Oh certainly; I too am appreciative of @alextran1502's efforts (in case it's not clear, thank you, Alex). I'm only disappointed because I'm looking forward to using the app but with this kind of a bug, I simply cannot use it yet.
I was actually hoping you would respond, @SixFive7. As I reread your initial post/responses, it seems like the errors/corrupted uploads are in fact detected, you do see all affected files in the untracked errors section of the repair tab, correct?
Apparently partial uploads are not detected by the upload code. Given that some partial uploads might be able to get processed as if they were a correct file this means there is no way to know if a part of the library is corrupt.
The partial uploads are detected though, aren't they? In the sense that you can find them in the repair tab, right? So you could use this to determine if part of the library is corrupt, correct?
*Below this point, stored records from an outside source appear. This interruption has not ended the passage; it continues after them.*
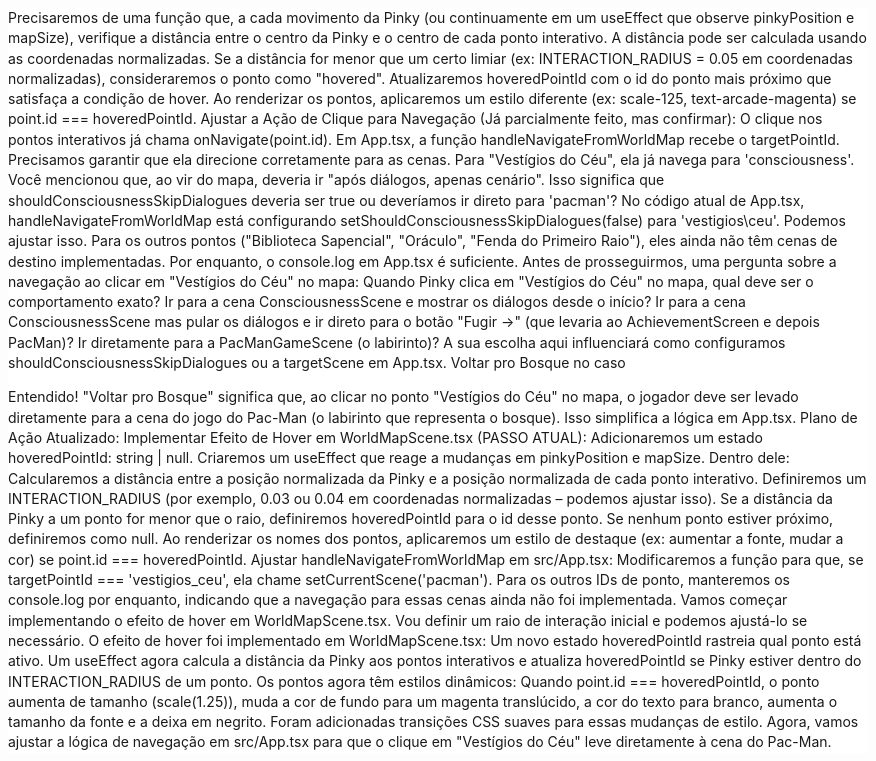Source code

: Precisaremos de uma função que, a cada movimento da Pinky (ou continuamente em um useEffect que observe pinkyPosition e mapSize), verifique a distância entre o centro da Pinky e o centro de cada ponto interativo.
A distância pode ser calculada usando as coordenadas normalizadas. Se a distância for menor que um certo limiar (ex: INTERACTION_RADIUS = 0.05 em coordenadas normalizadas), consideraremos o ponto como "hovered".
Atualizaremos hoveredPointId com o id do ponto mais próximo que satisfaça a condição de hover.
Ao renderizar os pontos, aplicaremos um estilo diferente (ex: scale-125, text-arcade-magenta) se point.id === hoveredPointId.
Ajustar a Ação de Clique para Navegação (Já parcialmente feito, mas confirmar):
O clique nos pontos interativos já chama onNavigate(point.id).
Em App.tsx, a função handleNavigateFromWorldMap recebe o targetPointId. Precisamos garantir que ela direcione corretamente para as cenas.
Para "Vestígios do Céu", ela já navega para 'consciousness'. Você mencionou que, ao vir do mapa, deveria ir "após diálogos, apenas cenário". Isso significa que shouldConsciousnessSkipDialogues deveria ser true ou deveríamos ir direto para 'pacman'? No código atual de App.tsx, handleNavigateFromWorldMap está configurando setShouldConsciousnessSkipDialogues(false) para 'vestigios\ceu'. Podemos ajustar isso.
Para os outros pontos ("Biblioteca Sapencial", "Oráculo", "Fenda do Primeiro Raio"), eles ainda não têm cenas de destino implementadas. Por enquanto, o console.log em App.tsx é suficiente.
Antes de prosseguirmos, uma pergunta sobre a navegação ao clicar em "Vestígios do Céu" no mapa:
Quando Pinky clica em "Vestígios do Céu" no mapa, qual deve ser o comportamento exato?
Ir para a cena ConsciousnessScene e mostrar os diálogos desde o início?
Ir para a cena ConsciousnessScene mas pular os diálogos e ir direto para o botão "Fugir →" (que levaria ao AchievementScreen e depois PacMan)?
Ir diretamente para a PacManGameScene (o labirinto)?
A sua escolha aqui influenciará como configuramos shouldConsciousnessSkipDialogues ou a targetScene em App.tsx.
Voltar pro Bosque no caso

Entendido! "Voltar pro Bosque" significa que, ao clicar no ponto "Vestígios do Céu" no mapa, o jogador deve ser levado diretamente para a cena do jogo do Pac-Man (o labirinto que representa o bosque).
Isso simplifica a lógica em App.tsx.
Plano de Ação Atualizado:
Implementar Efeito de Hover em WorldMapScene.tsx (PASSO ATUAL):
Adicionaremos um estado hoveredPointId: string | null.
Criaremos um useEffect que reage a mudanças em pinkyPosition e mapSize. Dentro dele:
Calcularemos a distância entre a posição normalizada da Pinky e a posição normalizada de cada ponto interativo.
Definiremos um INTERACTION_RADIUS (por exemplo, 0.03 ou 0.04 em coordenadas normalizadas – podemos ajustar isso).
Se a distância da Pinky a um ponto for menor que o raio, definiremos hoveredPointId para o id desse ponto. Se nenhum ponto estiver próximo, definiremos como null.
Ao renderizar os nomes dos pontos, aplicaremos um estilo de destaque (ex: aumentar a fonte, mudar a cor) se point.id === hoveredPointId.
Ajustar handleNavigateFromWorldMap em src/App.tsx:
Modificaremos a função para que, se targetPointId === 'vestigios_ceu', ela chame setCurrentScene('pacman').
Para os outros IDs de ponto, manteremos os console.log por enquanto, indicando que a navegação para essas cenas ainda não foi implementada.
Vamos começar implementando o efeito de hover em WorldMapScene.tsx. Vou definir um raio de interação inicial e podemos ajustá-lo se necessário.
O efeito de hover foi implementado em WorldMapScene.tsx:
Um novo estado hoveredPointId rastreia qual ponto está ativo.
Um useEffect agora calcula a distância da Pinky aos pontos interativos e atualiza hoveredPointId se Pinky estiver dentro do INTERACTION_RADIUS de um ponto.
Os pontos agora têm estilos dinâmicos:
Quando point.id === hoveredPointId, o ponto aumenta de tamanho (scale(1.25)), muda a cor de fundo para um magenta translúcido, a cor do texto para branco, aumenta o tamanho da fonte e a deixa em negrito.
Foram adicionadas transições CSS suaves para essas mudanças de estilo.
Agora, vamos ajustar a lógica de navegação em src/App.tsx para que o clique em "Vestígios do Céu" leve diretamente à cena do Pac-Man.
The files that are partial enough (not all!) to get stuck in the untracked files sections are stuck there. There is some (older?) documentation referring to a "Remove Offline Files" job that does not seem to exist for the default user library?
So not all partial/corrupted files show up in the untracked section? This is the scenario I am most worried about.
Like I said, I haven't yet deployed Immich, I just don't want to end up in a situation where I think my data is protected but it is not.
Thank you again everyone for your responses in advance!
We now cleanup these files
We now cleanup these files
@mmomjian Do you have a reference to the relevant code, documentation or release note? I can't find anything and I still have untracked files. All are from partial uploads. The most recent app + server version does seem to re-upload everything and my storage template moves all the good files out. But the partial files are left behind and not cleaned up. Any clue would be helpful!
@SixFive7 is this an older instance or new one? The left over files before the implement aren't cleaned up automatically
@alextran1502 This is a brand new setup. Server and client installed today. Thought I give Immich another go after this issue got closed. Uploaded 1.809 files incl. some video files whilst switching from mobile to wifi to airplane mode and resuming. Only 1 orphaned file. So it is an improvement. Also, the single untracked file seems to be a partial video upload of a file that is also sitting with a complete copy in my album. So the system seems to have retried the upload and succeeded. Only question remaining is if the failed upload will clean itself up some time?
@alextran1502 It has been almost half a year and the file has not been cleaned up yey. Immich has always been up to date and is now running v1.140.1 but the orphaned file is still there. Can we re-open the issue until the system auto cleans partial uploads?